Shanghai aluminium is at its lowest in almost five years, while zinc is at its weakest since August and was expected to slip below its record low of 13,355 yuan in the next session.
Shanghai copper should see another limit down day on Tuesday, unless London futures manage a heroic turnaround.
"Copper should also fall by its limit tomorrow, which will be raised to 5 percent, but I am not so sure about zinc, which might have a little room to trade," a dealer in Shanghai said.
"I think December copper will bottom out around 48,000 yuan.

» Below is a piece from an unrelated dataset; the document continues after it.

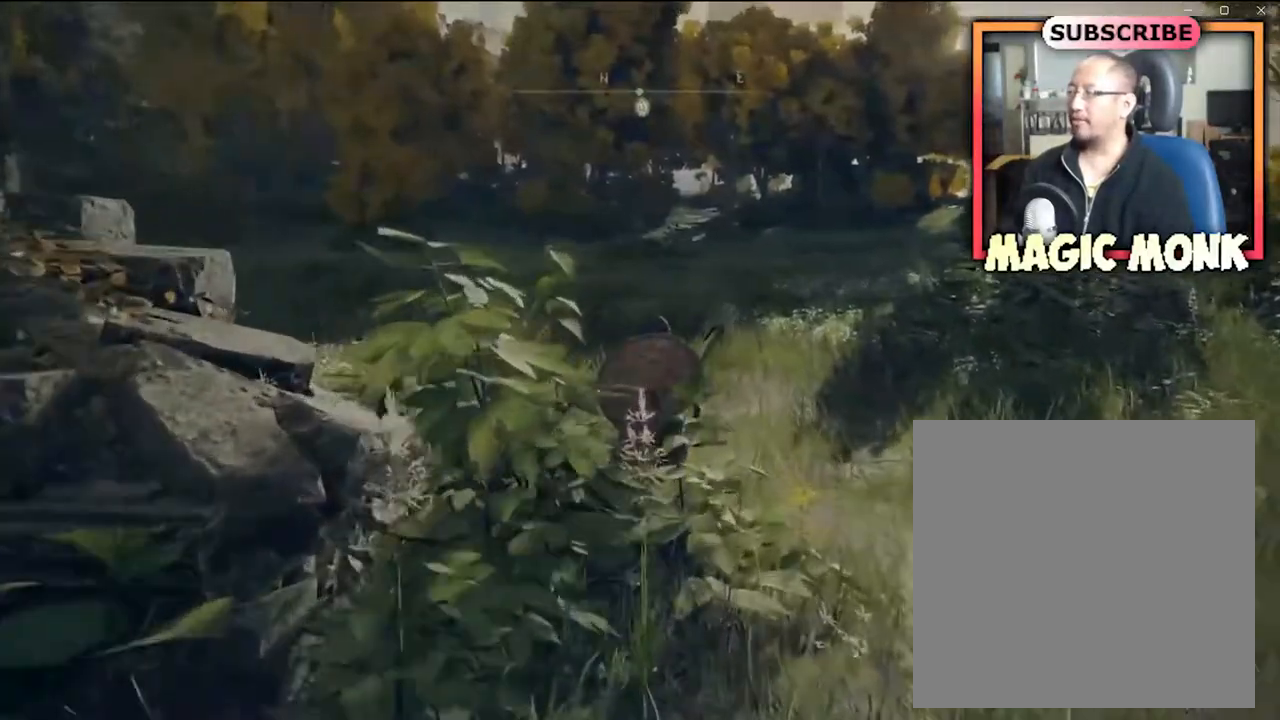
{"buttons": [], "left_stick": "up", "right_stick": "center", "events": [[66, "right_stick", "center"]]}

That will attract some consumers but many more will wait to see how much more LME can fall before buying in larger quantities."
While Shanghai was closed, London Metal Exchange copper lost 15 percent as investors tumbled out of commodities, driven by a surge in the dollar and growing worries that demand was slowing significantly.
On Monday, LME copper fell 4.7 percent to $5,730 by 0640 GMT, holding above the previous session's low of $5,680, its weakest since February 2007, and more losses may be in store.
"We have lowered our forecast for cash copper in the fourth quarter to $5,500," analyst Yingxi Yu at Barclays Capital said.
She said the difference between the price of copper on the LME and the cost of production remained wide, giving copper potential to fall further before producers shut down operations.
"If you look at copper in relation to other base metals, prices are still much higher than the marginal cost of production than other metals."
She said the marginal cost of production was around $3,100 a tonne, but added the market remained tight and prices were unlikely to fall that far.
The passage of a $700 billion bailout bill by U.S. lawmakers on Friday did little to lift copper, but analysts said perceptions of the macroeconomic outlook, and how the bailout package will affect the broader economy, would be key influences on commodity price direction.
The gap between Shanghai's third-month copper futures versus the London benchmark, including China's 17 percent value-added tax, moved into a premium of 5,150 yuan from a discount of 2,022 yuan before the break.
Dealers said the premium would narrow as Shanghai caught up with the steep decline in London, but it was hard to say whether it could be sustained. In early September, the difference flipped into a premium for the first time since January, before reversing after a couple of weeks.
LME aluminium fell $42 or 1.8 percent to $2,297, while zinc shed 3.2 percent.
"Most (aluminium) smelters in China are not making money at these prices, while on a global basis, prices are close marginal costs," Yu said.